_Brief_
Look for the string "output" in the data below, and copy each line that holds it.

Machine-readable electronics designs
★ ★ ★ ★ ★ ★ ★
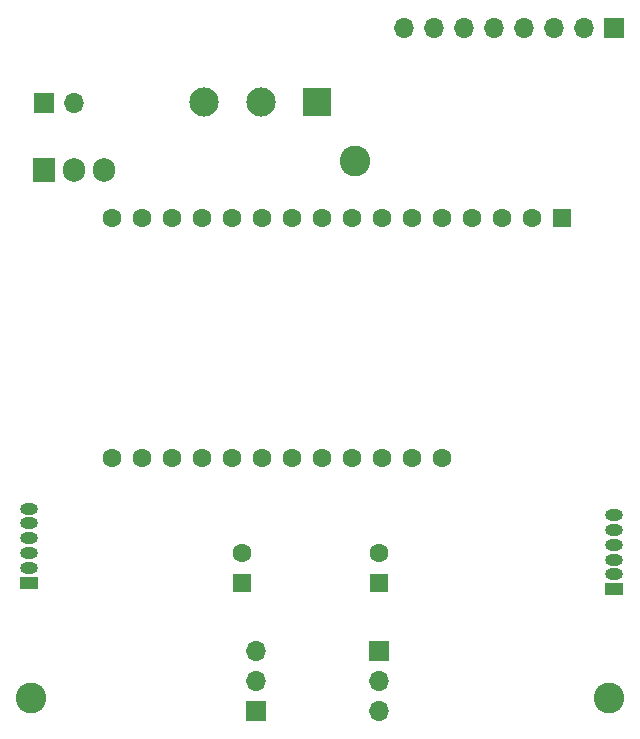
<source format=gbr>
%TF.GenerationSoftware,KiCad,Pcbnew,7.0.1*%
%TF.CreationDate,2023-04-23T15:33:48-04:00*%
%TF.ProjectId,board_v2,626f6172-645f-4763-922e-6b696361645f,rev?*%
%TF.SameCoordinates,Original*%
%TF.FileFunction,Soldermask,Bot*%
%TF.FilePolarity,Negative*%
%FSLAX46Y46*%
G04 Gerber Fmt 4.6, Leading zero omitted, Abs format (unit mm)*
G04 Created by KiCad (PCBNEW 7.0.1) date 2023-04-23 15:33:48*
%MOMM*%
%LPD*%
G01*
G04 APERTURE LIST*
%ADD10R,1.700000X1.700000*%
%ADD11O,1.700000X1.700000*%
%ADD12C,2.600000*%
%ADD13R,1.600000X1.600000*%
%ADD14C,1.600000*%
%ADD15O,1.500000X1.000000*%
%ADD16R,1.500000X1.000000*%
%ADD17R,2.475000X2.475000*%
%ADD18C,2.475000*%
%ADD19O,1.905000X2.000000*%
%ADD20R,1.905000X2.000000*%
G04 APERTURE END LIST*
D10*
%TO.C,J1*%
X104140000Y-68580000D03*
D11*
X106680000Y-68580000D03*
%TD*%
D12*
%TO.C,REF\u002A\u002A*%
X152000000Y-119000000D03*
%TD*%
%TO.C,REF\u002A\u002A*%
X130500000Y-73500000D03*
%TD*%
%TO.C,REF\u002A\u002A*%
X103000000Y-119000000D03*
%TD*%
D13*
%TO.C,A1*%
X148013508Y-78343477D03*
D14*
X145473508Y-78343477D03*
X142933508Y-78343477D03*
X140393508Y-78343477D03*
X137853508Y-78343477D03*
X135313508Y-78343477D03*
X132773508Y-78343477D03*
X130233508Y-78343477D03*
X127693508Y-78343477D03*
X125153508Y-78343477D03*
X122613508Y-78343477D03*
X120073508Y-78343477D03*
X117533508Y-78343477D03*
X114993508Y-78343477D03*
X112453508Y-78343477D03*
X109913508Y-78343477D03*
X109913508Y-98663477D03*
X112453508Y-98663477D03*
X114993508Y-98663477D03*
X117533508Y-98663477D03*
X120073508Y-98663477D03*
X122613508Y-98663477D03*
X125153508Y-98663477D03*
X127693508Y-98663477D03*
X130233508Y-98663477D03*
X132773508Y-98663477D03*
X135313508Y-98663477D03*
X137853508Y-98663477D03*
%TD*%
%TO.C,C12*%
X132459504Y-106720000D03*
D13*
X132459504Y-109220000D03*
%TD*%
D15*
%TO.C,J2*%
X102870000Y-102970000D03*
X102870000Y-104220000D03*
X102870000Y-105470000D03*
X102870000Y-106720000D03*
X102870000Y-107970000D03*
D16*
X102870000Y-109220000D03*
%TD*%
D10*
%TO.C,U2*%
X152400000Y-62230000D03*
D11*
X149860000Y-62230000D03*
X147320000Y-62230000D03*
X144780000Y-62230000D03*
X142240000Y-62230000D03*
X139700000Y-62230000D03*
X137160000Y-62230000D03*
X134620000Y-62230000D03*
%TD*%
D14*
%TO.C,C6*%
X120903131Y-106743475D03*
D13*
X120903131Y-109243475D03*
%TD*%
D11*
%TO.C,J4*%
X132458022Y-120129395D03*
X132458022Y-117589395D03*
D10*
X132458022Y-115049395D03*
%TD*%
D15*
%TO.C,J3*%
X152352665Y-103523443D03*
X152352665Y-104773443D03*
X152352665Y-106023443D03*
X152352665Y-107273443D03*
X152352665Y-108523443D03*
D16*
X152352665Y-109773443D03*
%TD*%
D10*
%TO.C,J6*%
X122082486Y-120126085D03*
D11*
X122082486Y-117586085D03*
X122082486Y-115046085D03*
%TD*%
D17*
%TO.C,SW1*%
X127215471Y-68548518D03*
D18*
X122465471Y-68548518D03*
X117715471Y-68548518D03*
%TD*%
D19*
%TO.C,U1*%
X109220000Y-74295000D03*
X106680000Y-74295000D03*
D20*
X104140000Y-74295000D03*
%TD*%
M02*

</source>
★ ★ ★ ★ ★ ★ ★
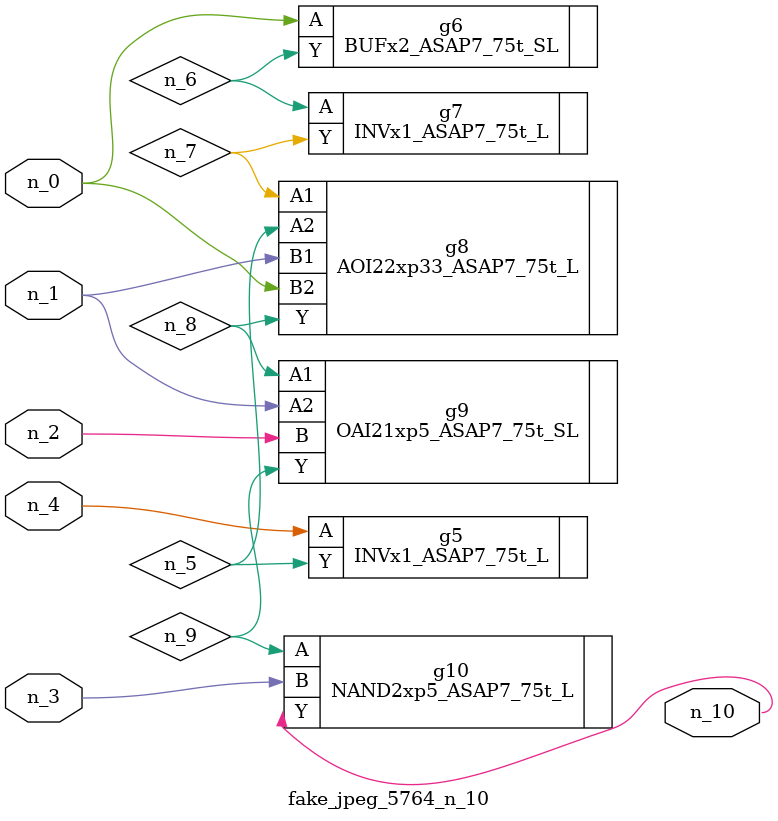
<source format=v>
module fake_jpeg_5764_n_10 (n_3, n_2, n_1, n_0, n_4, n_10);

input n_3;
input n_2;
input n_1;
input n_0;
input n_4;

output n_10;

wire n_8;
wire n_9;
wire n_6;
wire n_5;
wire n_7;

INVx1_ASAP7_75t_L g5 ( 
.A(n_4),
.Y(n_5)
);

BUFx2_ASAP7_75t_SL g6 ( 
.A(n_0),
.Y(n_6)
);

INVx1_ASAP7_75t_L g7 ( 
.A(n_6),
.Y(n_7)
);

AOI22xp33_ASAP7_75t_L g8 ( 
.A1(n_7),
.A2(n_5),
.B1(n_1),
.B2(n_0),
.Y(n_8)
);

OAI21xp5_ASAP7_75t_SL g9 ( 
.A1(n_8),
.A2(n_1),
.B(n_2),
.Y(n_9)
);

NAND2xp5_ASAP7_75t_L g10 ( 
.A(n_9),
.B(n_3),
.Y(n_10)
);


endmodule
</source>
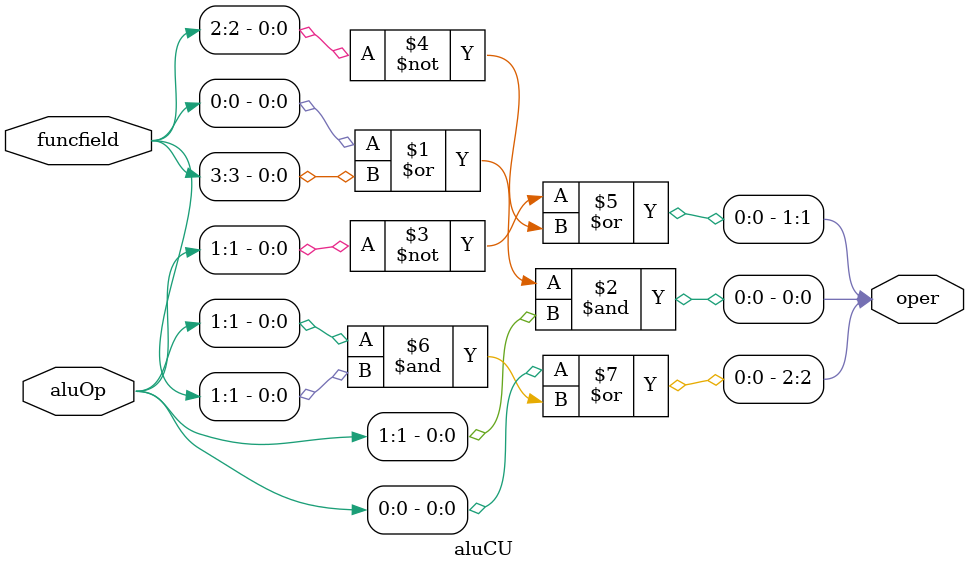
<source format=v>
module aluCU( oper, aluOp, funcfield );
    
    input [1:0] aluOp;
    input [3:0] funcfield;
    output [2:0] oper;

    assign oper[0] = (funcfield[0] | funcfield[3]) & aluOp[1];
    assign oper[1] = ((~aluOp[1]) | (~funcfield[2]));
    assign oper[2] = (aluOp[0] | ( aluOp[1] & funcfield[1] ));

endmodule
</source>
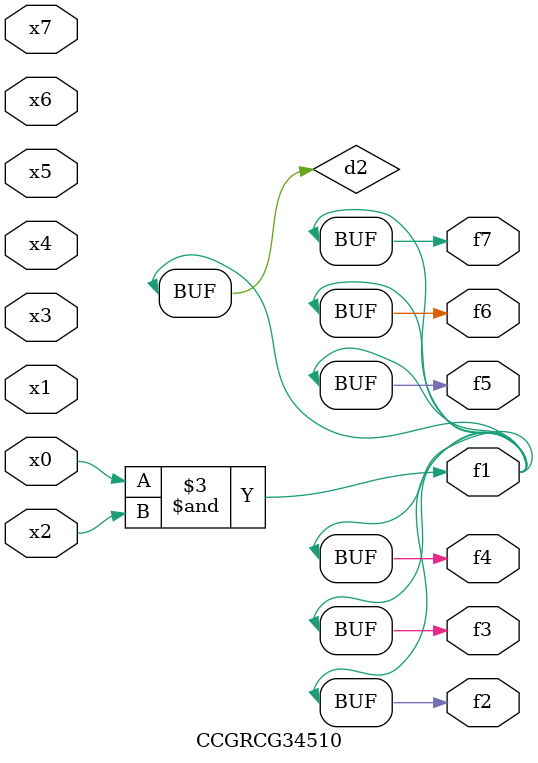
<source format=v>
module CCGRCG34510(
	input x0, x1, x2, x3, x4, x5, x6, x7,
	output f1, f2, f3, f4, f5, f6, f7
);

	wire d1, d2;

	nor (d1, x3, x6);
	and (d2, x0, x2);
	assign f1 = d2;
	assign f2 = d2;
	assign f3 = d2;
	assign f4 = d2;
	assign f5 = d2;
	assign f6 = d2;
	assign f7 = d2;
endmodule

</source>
★ ★ ★ ★ ★ ★ ★
_Result for this task_
output n_10;
    output [2:0] oper;
	output f1, f2, f3, f4, f5, f6, f7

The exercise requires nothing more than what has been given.